# Exercise
Repeat exactly, and nothing more, the lines from the one that includes "Req) for 2011-2014 Ford Mustang" through the final line of the entries; skip the pictures.

Source data START

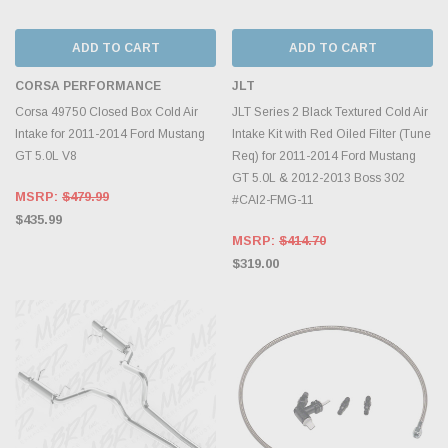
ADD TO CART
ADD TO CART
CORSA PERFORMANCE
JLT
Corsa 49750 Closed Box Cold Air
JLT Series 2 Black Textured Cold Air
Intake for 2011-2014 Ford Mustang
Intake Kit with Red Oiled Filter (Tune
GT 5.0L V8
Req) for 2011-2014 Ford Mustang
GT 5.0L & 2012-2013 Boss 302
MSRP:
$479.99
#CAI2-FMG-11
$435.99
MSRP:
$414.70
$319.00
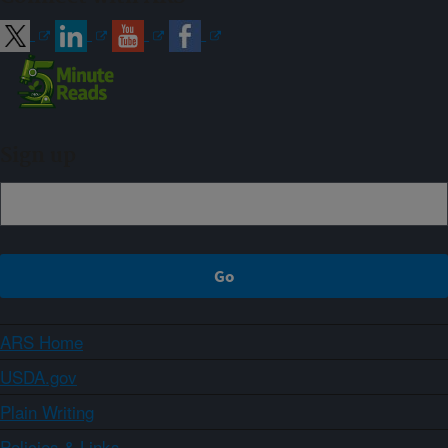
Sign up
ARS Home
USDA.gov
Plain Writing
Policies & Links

Source data END

# Task result
Req) for 2011-2014 Ford Mustang
GT 5.0L & 2012-2013 Boss 302
MSRP:
$479.99
#CAI2-FMG-11
$435.99
MSRP:
$414.70
$319.00
Sign up
ARS Home
USDA.gov
Plain Writing
Policies & Links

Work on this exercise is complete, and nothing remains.